Hmm, what do you actually use it for?

I always thought it is a neat idea, but the limited use-case wouldn't be worth the cost.

[–] PeachMan@lemmy.one 4 points 1 year ago* (last edited 1 year ago) (3 children)

It's good for critical systems that you might need to reboot and do things like see the BIOS (which you can't see if you're using a normal VNC-type remote access solution). It's probably not necessary for most setups, but it can be very useful in certain situations. I made one myself, then literally never used it, and I'm now using that Pi in a different project.

[–] skadden@ctrlaltelite.xyz 2 points 1 year ago (1 children)

I thought about setting one up for my main server because every time the power went out I'd have to reconfigure the bios for boot order, virtualization, and a few other settings.

I've since added a UPS to the mix but ultimately the fix was replacing the cmos battery lol. Had I put one of these together it would be entirely unused these days.

It's a neat concept and if you need remote bios access it's great, but people usually overestimate how useful that really is.

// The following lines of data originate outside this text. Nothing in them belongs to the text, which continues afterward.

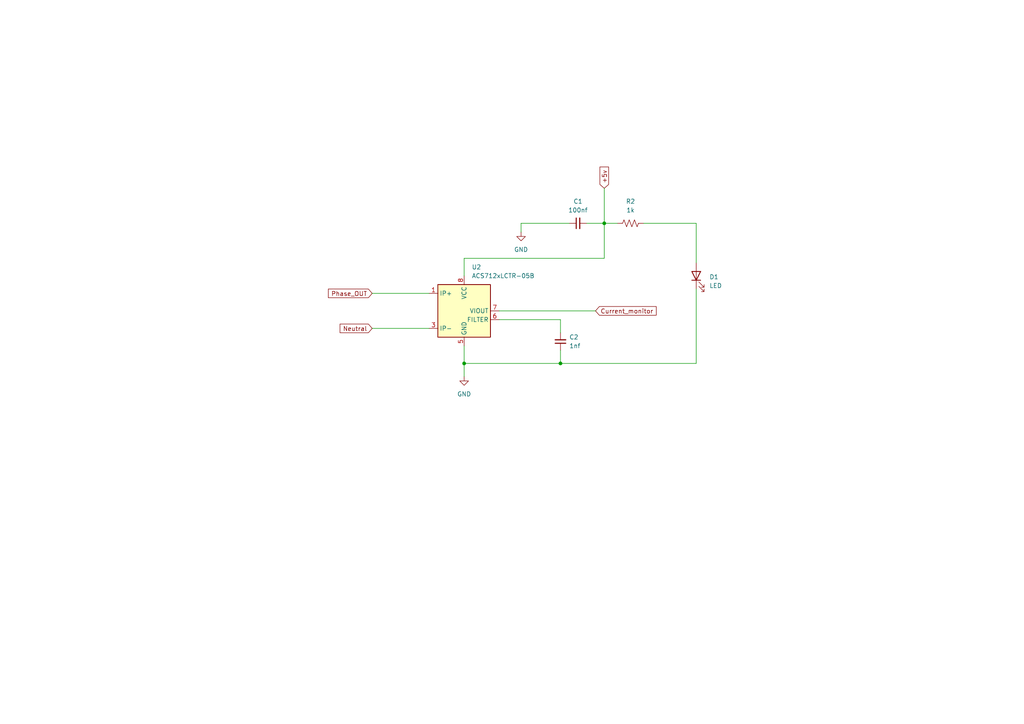
<source format=kicad_sch>
(kicad_sch (version 20230121) (generator eeschema)

  (uuid 13b26d00-6c29-4e97-b9b3-fbef51a90854)

  (paper "A4")

  

  (junction (at 134.62 105.41) (diameter 0) (color 0 0 0 0)
    (uuid 00ca94e3-8139-4566-9d13-81af171a1b2f)
  )
  (junction (at 175.26 64.77) (diameter 0) (color 0 0 0 0)
    (uuid 291aeb74-d7bb-4768-90af-0ff5e711dcea)
  )
  (junction (at 162.56 105.41) (diameter 0) (color 0 0 0 0)
    (uuid ee8b9180-a76c-4294-a24c-82235b93cc16)
  )

  (wire (pts (xy 151.13 64.77) (xy 165.1 64.77))
    (stroke (width 0) (type default))
    (uuid 00ad09dc-8438-4a1a-8354-ef7962481466)
  )
  (wire (pts (xy 144.78 92.71) (xy 162.56 92.71))
    (stroke (width 0) (type default))
    (uuid 0b1476df-6b74-4e9a-8ddf-faf07e48c677)
  )
  (wire (pts (xy 162.56 105.41) (xy 134.62 105.41))
    (stroke (width 0) (type default))
    (uuid 25011897-b65f-40e0-aab2-ecee0025b60d)
  )
  (wire (pts (xy 175.26 64.77) (xy 179.07 64.77))
    (stroke (width 0) (type default))
    (uuid 3c214a25-1353-4974-8e60-b96a33c21ff2)
  )
  (wire (pts (xy 151.13 67.31) (xy 151.13 64.77))
    (stroke (width 0) (type default))
    (uuid 48e439f2-e913-4c69-97c8-38584f11a5aa)
  )
  (wire (pts (xy 107.95 85.09) (xy 124.46 85.09))
    (stroke (width 0) (type default))
    (uuid 520ce05e-66c3-4d15-86ae-a563f5fa6454)
  )
  (wire (pts (xy 201.93 83.82) (xy 201.93 105.41))
    (stroke (width 0) (type default))
    (uuid 6afb7fa3-553c-4b0a-b80f-4f28db39c1e4)
  )
  (wire (pts (xy 134.62 100.33) (xy 134.62 105.41))
    (stroke (width 0) (type default))
    (uuid 6c8f068d-3493-4342-b02b-cdc30d88d78c)
  )
  (wire (pts (xy 175.26 74.93) (xy 175.26 64.77))
    (stroke (width 0) (type default))
    (uuid 7fca93e6-bec8-48df-8d8a-13875009d39b)
  )
  (wire (pts (xy 144.78 90.17) (xy 172.72 90.17))
    (stroke (width 0) (type default))
    (uuid 86f2fc1d-e95a-47b2-9643-383f3d695109)
  )
  (wire (pts (xy 134.62 74.93) (xy 175.26 74.93))
    (stroke (width 0) (type default))
    (uuid 9799d478-ad08-4fa5-8fff-9ce2fac92c1c)
  )
  (wire (pts (xy 134.62 105.41) (xy 134.62 109.22))
    (stroke (width 0) (type default))
    (uuid aed70112-4c7c-46de-8696-0bd301c4f835)
  )
  (wire (pts (xy 186.69 64.77) (xy 201.93 64.77))
    (stroke (width 0) (type default))
    (uuid b16bd374-c1f7-4b04-bb3a-0a30d93ba657)
  )
  (wire (pts (xy 201.93 105.41) (xy 162.56 105.41))
    (stroke (width 0) (type default))
    (uuid b4791827-9ab9-4dc5-b1c8-f4734292a103)
  )
  (wire (pts (xy 201.93 64.77) (xy 201.93 76.2))
    (stroke (width 0) (type default))
    (uuid b6d2d63f-d253-4fc8-accd-7a458217ec28)
  )
  (wire (pts (xy 162.56 92.71) (xy 162.56 96.52))
    (stroke (width 0) (type default))
    (uuid b923a38e-751e-451c-8b04-2aa76b36a2e7)
  )
  (wire (pts (xy 162.56 101.6) (xy 162.56 105.41))
    (stroke (width 0) (type default))
    (uuid d13098ea-786d-4cdd-97c3-1bf0f160cab1)
  )
  (wire (pts (xy 107.95 95.25) (xy 124.46 95.25))
    (stroke (width 0) (type default))
    (uuid e01cc551-2d55-40b4-8d5a-452c4d54739f)
  )
  (wire (pts (xy 134.62 80.01) (xy 134.62 74.93))
    (stroke (width 0) (type default))
    (uuid ebaa2388-a78a-41a9-b411-07a7b6b4ddbc)
  )
  (wire (pts (xy 175.26 64.77) (xy 170.18 64.77))
    (stroke (width 0) (type default))
    (uuid ee6926f5-a1a3-4c4b-a56b-d8ef38a2902d)
  )
  (wire (pts (xy 175.26 54.61) (xy 175.26 64.77))
    (stroke (width 0) (type default))
    (uuid fde43960-c80c-448b-a843-915528d128be)
  )

  (global_label "Neutral" (shape input) (at 107.95 95.25 180) (fields_autoplaced)
    (effects (font (size 1.27 1.27)) (justify right))
    (uuid 083b4eb6-f08a-44e0-a1f8-5205e380b83b)
    (property "Intersheetrefs" "${INTERSHEET_REFS}" (at 98.0706 95.25 0)
      (effects (font (size 1.27 1.27)) (justify right) hide)
    )
  )
  (global_label "+5v" (shape input) (at 175.26 54.61 90) (fields_autoplaced)
    (effects (font (size 1.27 1.27)) (justify left))
    (uuid 1e1550ae-0d15-474e-92a6-0d190a99e114)
    (property "Intersheetrefs" "${INTERSHEET_REFS}" (at 175.26 47.8753 90)
      (effects (font (size 1.27 1.27)) (justify left) hide)
    )
  )
  (global_label "Phase_OUT" (shape input) (at 107.95 85.09 180) (fields_autoplaced)
    (effects (font (size 1.27 1.27)) (justify right))
    (uuid 368fc9c3-6119-41de-8a95-9dc19477b892)
    (property "Intersheetrefs" "${INTERSHEET_REFS}" (at 94.6839 85.09 0)
      (effects (font (size 1.27 1.27)) (justify right) hide)
    )
  )
  (global_label "Current_monitor" (shape input) (at 172.72 90.17 0) (fields_autoplaced)
    (effects (font (size 1.27 1.27)) (justify left))
    (uuid a0716fc8-04d5-401b-81d4-ec103827bea2)
    (property "Intersheetrefs" "${INTERSHEET_REFS}" (at 190.8845 90.17 0)
      (effects (font (size 1.27 1.27)) (justify left) hide)
    )
  )

  (symbol (lib_id "power:GND") (at 151.13 67.31 0) (unit 1)
    (in_bom yes) (on_board yes) (dnp no) (fields_autoplaced)
    (uuid 01c47da4-9d6d-4c00-9e41-785406bfe793)
    (property "Reference" "#PWR02" (at 151.13 73.66 0)
      (effects (font (size 1.27 1.27)) hide)
    )
    (property "Value" "GND" (at 151.13 72.39 0)
      (effects (font (size 1.27 1.27)))
    )
    (property "Footprint" "" (at 151.13 67.31 0)
      (effects (font (size 1.27 1.27)) hide)
    )
    (property "Datasheet" "" (at 151.13 67.31 0)
      (effects (font (size 1.27 1.27)) hide)
    )
    (pin "1" (uuid 1922fdf9-1b05-46f3-8510-b0e692f31edc))
    (instances
      (project "open_src"
        (path "/0eec0a72-c8ab-4737-8598-de474fd425a5/b7fe7432-6dfa-4feb-827c-d0e6efd2ca3d"
          (reference "#PWR02") (unit 1)
        )
      )
    )
  )

  (symbol (lib_id "Sensor_Current:ACS712xLCTR-05B") (at 134.62 90.17 0) (unit 1)
    (in_bom yes) (on_board yes) (dnp no) (fields_autoplaced)
    (uuid 182030dd-e1d4-4873-be22-db6bff8e80db)
    (property "Reference" "U2" (at 136.8141 77.47 0)
      (effects (font (size 1.27 1.27)) (justify left))
    )
    (property "Value" "ACS712xLCTR-05B" (at 136.8141 80.01 0)
      (effects (font (size 1.27 1.27)) (justify left))
    )
    (property "Footprint" "Package_SO:SOIC-8_3.9x4.9mm_P1.27mm" (at 137.16 99.06 0)
      (effects (font (size 1.27 1.27) italic) (justify left) hide)
    )
    (property "Datasheet" "http://www.allegromicro.com/~/media/Files/Datasheets/ACS712-Datasheet.ashx?la=en" (at 134.62 90.17 0)
      (effects (font (size 1.27 1.27)) hide)
    )
    (pin "4" (uuid 80181278-d562-4967-8485-50c8b8d466a4))
    (pin "8" (uuid 190fba2c-7a00-4041-8a53-03716372eda7))
    (pin "3" (uuid d789971c-9123-45e8-9a1f-8038dce485be))
    (pin "2" (uuid e3d9f4c4-5650-4c4d-a14a-5706c827aa15))
    (pin "6" (uuid b7cd26c7-de0e-44d9-8d63-3c5822eb6265))
    (pin "7" (uuid 3ab50d31-1272-4d3b-8136-365d99cbab74))
    (pin "5" (uuid b2bd908e-db35-4572-ba30-b0b086fb6d58))
    (pin "1" (uuid 7ecc79fc-1662-4f5a-9f11-bc7ceb70a78c))
    (instances
      (project "open_src"
        (path "/0eec0a72-c8ab-4737-8598-de474fd425a5/b7fe7432-6dfa-4feb-827c-d0e6efd2ca3d"
          (reference "U2") (unit 1)
        )
        (path "/0eec0a72-c8ab-4737-8598-de474fd425a5/24b39842-6525-4d38-a7f7-e83220cb1c3e"
          (reference "U2") (unit 1)
        )
      )
    )
  )

  (symbol (lib_id "Device:C_Small") (at 167.64 64.77 90) (unit 1)
    (in_bom yes) (on_board yes) (dnp no) (fields_autoplaced)
    (uuid 468af810-13ab-4c07-9f11-fcd7775f039a)
    (property "Reference" "C1" (at 167.6463 58.42 90)
      (effects (font (size 1.27 1.27)))
    )
    (property "Value" "100nf" (at 167.6463 60.96 90)
      (effects (font (size 1.27 1.27)))
    )
    (property "Footprint" "Capacitor_SMD:C_01005_0402Metric" (at 167.64 64.77 0)
      (effects (font (size 1.27 1.27)) hide)
    )
    (property "Datasheet" "~" (at 167.64 64.77 0)
      (effects (font (size 1.27 1.27)) hide)
    )
    (pin "1" (uuid 3869e48e-3ee1-4fa7-9534-a8844f843a86))
    (pin "2" (uuid 08d8e774-70bf-4e14-83a2-e0aa150e183a))
    (instances
      (project "open_src"
        (path "/0eec0a72-c8ab-4737-8598-de474fd425a5/b7fe7432-6dfa-4feb-827c-d0e6efd2ca3d"
          (reference "C1") (unit 1)
        )
      )
    )
  )

  (symbol (lib_id "power:GND") (at 134.62 109.22 0) (unit 1)
    (in_bom yes) (on_board yes) (dnp no) (fields_autoplaced)
    (uuid 5396d1f7-96f6-4f33-a770-7a1f96c89960)
    (property "Reference" "#PWR01" (at 134.62 115.57 0)
      (effects (font (size 1.27 1.27)) hide)
    )
    (property "Value" "GND" (at 134.62 114.3 0)
      (effects (font (size 1.27 1.27)))
    )
    (property "Footprint" "" (at 134.62 109.22 0)
      (effects (font (size 1.27 1.27)) hide)
    )
    (property "Datasheet" "" (at 134.62 109.22 0)
      (effects (font (size 1.27 1.27)) hide)
    )
    (pin "1" (uuid d8782906-8e80-4d04-815d-411a6985fe0e))
    (instances
      (project "open_src"
        (path "/0eec0a72-c8ab-4737-8598-de474fd425a5/b7fe7432-6dfa-4feb-827c-d0e6efd2ca3d"
          (reference "#PWR01") (unit 1)
        )
      )
    )
  )

  (symbol (lib_id "Device:R_US") (at 182.88 64.77 90) (unit 1)
    (in_bom yes) (on_board yes) (dnp no) (fields_autoplaced)
    (uuid 57fbe4bf-0074-48f8-b589-e3665b7289eb)
    (property "Reference" "R2" (at 182.88 58.42 90)
      (effects (font (size 1.27 1.27)))
    )
    (property "Value" "1k" (at 182.88 60.96 90)
      (effects (font (size 1.27 1.27)))
    )
    (property "Footprint" "Resistor_SMD:R_0402_1005Metric" (at 183.134 63.754 90)
      (effects (font (size 1.27 1.27)) hide)
    )
    (property "Datasheet" "~" (at 182.88 64.77 0)
      (effects (font (size 1.27 1.27)) hide)
    )
    (pin "1" (uuid 37034939-03e1-4d51-8138-50a617194a09))
    (pin "2" (uuid a03008fb-fad2-41c3-a5b4-f8f7c47a1210))
    (instances
      (project "open_src"
        (path "/0eec0a72-c8ab-4737-8598-de474fd425a5/b7fe7432-6dfa-4feb-827c-d0e6efd2ca3d"
          (reference "R2") (unit 1)
        )
      )
    )
  )

  (symbol (lib_id "Device:LED") (at 201.93 80.01 90) (unit 1)
    (in_bom yes) (on_board yes) (dnp no) (fields_autoplaced)
    (uuid 8dc40fca-a294-4cde-ae62-68de4f75c0a0)
    (property "Reference" "D1" (at 205.74 80.3275 90)
      (effects (font (size 1.27 1.27)) (justify right))
    )
    (property "Value" "LED" (at 205.74 82.8675 90)
      (effects (font (size 1.27 1.27)) (justify right))
    )
    (property "Footprint" "LED_SMD:LED_0402_1005Metric" (at 201.93 80.01 0)
      (effects (font (size 1.27 1.27)) hide)
    )
    (property "Datasheet" "~" (at 201.93 80.01 0)
      (effects (font (size 1.27 1.27)) hide)
    )
    (pin "2" (uuid 04241e91-997a-4090-bccf-a170353f3da3))
    (pin "1" (uuid e7e5e70a-6063-4416-902a-c95abe73f675))
    (instances
      (project "open_src"
        (path "/0eec0a72-c8ab-4737-8598-de474fd425a5/b7fe7432-6dfa-4feb-827c-d0e6efd2ca3d"
          (reference "D1") (unit 1)
        )
      )
    )
  )

  (symbol (lib_id "Device:C_Small") (at 162.56 99.06 180) (unit 1)
    (in_bom yes) (on_board yes) (dnp no) (fields_autoplaced)
    (uuid c37ab7e6-4617-4b70-b2c1-ff67f7641b34)
    (property "Reference" "C2" (at 165.1 97.7836 0)
      (effects (font (size 1.27 1.27)) (justify right))
    )
    (property "Value" "1nf" (at 165.1 100.3236 0)
      (effects (font (size 1.27 1.27)) (justify right))
    )
    (property "Footprint" "Capacitor_SMD:C_01005_0402Metric" (at 162.56 99.06 0)
      (effects (font (size 1.27 1.27)) hide)
    )
    (property "Datasheet" "~" (at 162.56 99.06 0)
      (effects (font (size 1.27 1.27)) hide)
    )
    (pin "1" (uuid 585d898f-b464-4f70-a2b3-7ee65f318fed))
    (pin "2" (uuid 64a8e8ce-bdae-4f04-a915-87a69211271b))
    (instances
      (project "open_src"
        (path "/0eec0a72-c8ab-4737-8598-de474fd425a5/b7fe7432-6dfa-4feb-827c-d0e6efd2ca3d"
          (reference "C2") (unit 1)
        )
      )
    )
  )
)

</source>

[–] PeachMan@lemmy.one 1 points 1 year ago

Right, a KVM's usefulness is narrow and you're ideally using it as a sort of backup to a backup of critical systems. That means you usually only hear about them in server environments, and that means that sysadmins pay a LOT of money for enterprise-grade KVMs.

But it's very cool that we can build a dirt cheap, half-decent KVM out of a Pi nowadays. I might have just left mine running if I there wasn't a Pi shortage; I wanted that Pi for other stuff.